Sunday, July 20, 2008
Snyder, Robin Snyder...Ditko Squad
Great excuse to show one of the most brilliant Ditko covers of all time
I'm going to throw this open because I'm being pestered by Robin Snyder who keeps asking me odd Ditko-related questions but never gets right to the point.
I think he overestimates me, and perhaps because he himself has worked with Steve Ditko assumes that I to would think it pretty normal to just, maybe, drop him a line. I have to say Robin, when Neil Gaiman is almost paralysed with fear at the prospect of talking with Mister Ditko, you underestimate the esteem in which the great man is held if you think it would be that easy for me. So to clear things up, no, I have not spoken to Steve Ditko; I cannot speak to Steve Ditko: if Steve Ditko spoke to me, my heart would stop.
The matter that Robin is so exercised about is the Mister A story that appeared in Witzend that I have put on the blog here. Robin is of the opinion that it is a copyright matter. And that is where our opinions differ. Robin appears to believe that showing the publication here is tantamount to publishing the thing, or republishing it. I disagree.
The original post here, is clearly a post about Wally Wood's publication Witzend. Wally Wood's Witzend, as one of the commentators on the post pointed out, is an important self-published publication, that many people have never seen and have no knowledge of. It was published 30 years ago by Wood himself. I have posted almost, but not quite, all of the publication on my blog, including the entire Mister A story (not the only one on the www, by the way), from that Witzend, for the purpose of study.
Several things strike me, the copyright vested in the work relates to the work Witzend, in its entirety, it does not relate to individual stories and great though the Ditko story is, it is simply part of this copy of Witzend. Another issue may have had no Mister A adventure, or 4 two-page stories, or a written story. If it was necessary to obtain copyright, and I don't believe it is, the copyright would only need to be obtained from Wally Wood or his surviving representatives; not every contributor. Secondly, this is not the copy of Witzend in its entirety, it is part of the publication, so although all the pages of Mister A are on display, every page of the full publication is not.
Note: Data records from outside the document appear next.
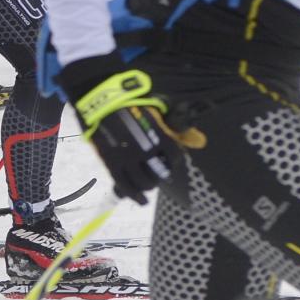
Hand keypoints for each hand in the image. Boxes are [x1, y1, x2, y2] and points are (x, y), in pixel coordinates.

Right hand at [57, 55, 199, 203]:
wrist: (99, 98)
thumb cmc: (129, 100)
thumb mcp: (157, 109)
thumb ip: (177, 126)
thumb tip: (200, 141)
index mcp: (157, 135)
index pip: (174, 156)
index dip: (173, 160)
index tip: (169, 160)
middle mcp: (144, 150)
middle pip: (159, 172)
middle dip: (160, 175)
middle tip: (157, 173)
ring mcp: (126, 158)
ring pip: (143, 182)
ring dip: (149, 185)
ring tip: (148, 184)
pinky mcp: (110, 162)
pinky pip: (124, 185)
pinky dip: (134, 196)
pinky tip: (141, 201)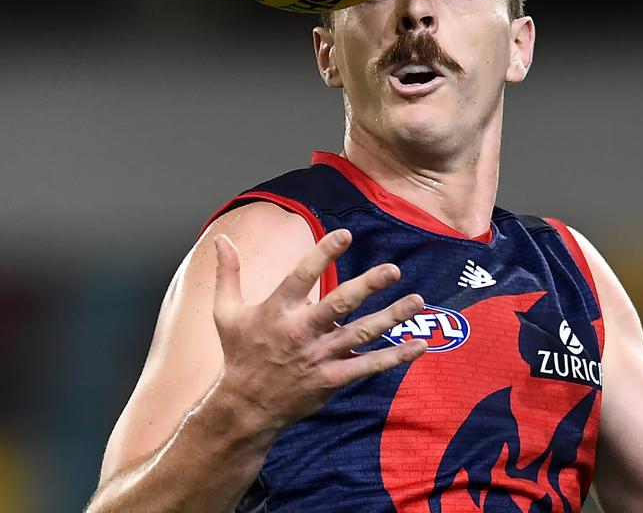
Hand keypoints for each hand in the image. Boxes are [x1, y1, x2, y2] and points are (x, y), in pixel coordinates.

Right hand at [211, 228, 425, 430]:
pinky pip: (368, 366)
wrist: (245, 408)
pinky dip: (395, 356)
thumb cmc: (239, 355)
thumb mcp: (225, 313)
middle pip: (338, 304)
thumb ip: (228, 274)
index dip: (323, 254)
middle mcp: (300, 332)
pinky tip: (420, 345)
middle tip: (392, 270)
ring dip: (391, 317)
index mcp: (276, 311)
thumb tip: (221, 239)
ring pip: (360, 334)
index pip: (302, 275)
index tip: (345, 234)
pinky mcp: (332, 379)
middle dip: (367, 285)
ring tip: (417, 301)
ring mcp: (318, 357)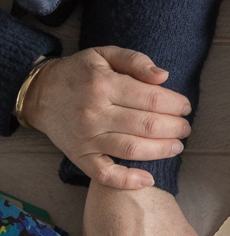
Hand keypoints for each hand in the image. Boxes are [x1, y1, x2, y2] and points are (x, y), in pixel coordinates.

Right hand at [23, 46, 191, 188]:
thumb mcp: (104, 55)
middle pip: (147, 125)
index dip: (175, 104)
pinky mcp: (79, 156)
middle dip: (174, 128)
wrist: (40, 94)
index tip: (185, 107)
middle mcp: (95, 112)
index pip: (151, 99)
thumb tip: (163, 76)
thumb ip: (135, 61)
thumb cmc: (80, 74)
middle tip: (185, 127)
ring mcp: (87, 137)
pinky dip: (128, 180)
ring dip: (162, 150)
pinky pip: (105, 174)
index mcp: (103, 84)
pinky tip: (148, 179)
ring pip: (133, 149)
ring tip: (177, 146)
Thirdly, this is a little blog, and the piece is here for study under fair use and fourthly, if Steve Ditko asked me to move it; I'd probably do so anyway because I'm such a fanboy, the moment I recovered from shock.
As far as I'm concerned, the thing meets the criteria of fair-use, and it is clearly on a blog where the practise of cartooning and the study of that craft is discussed and debated. I might be wrong, so I'm going to switch off the little button that allows me to stop you lot from telling me what you think (the nerve). If you have a view let me know.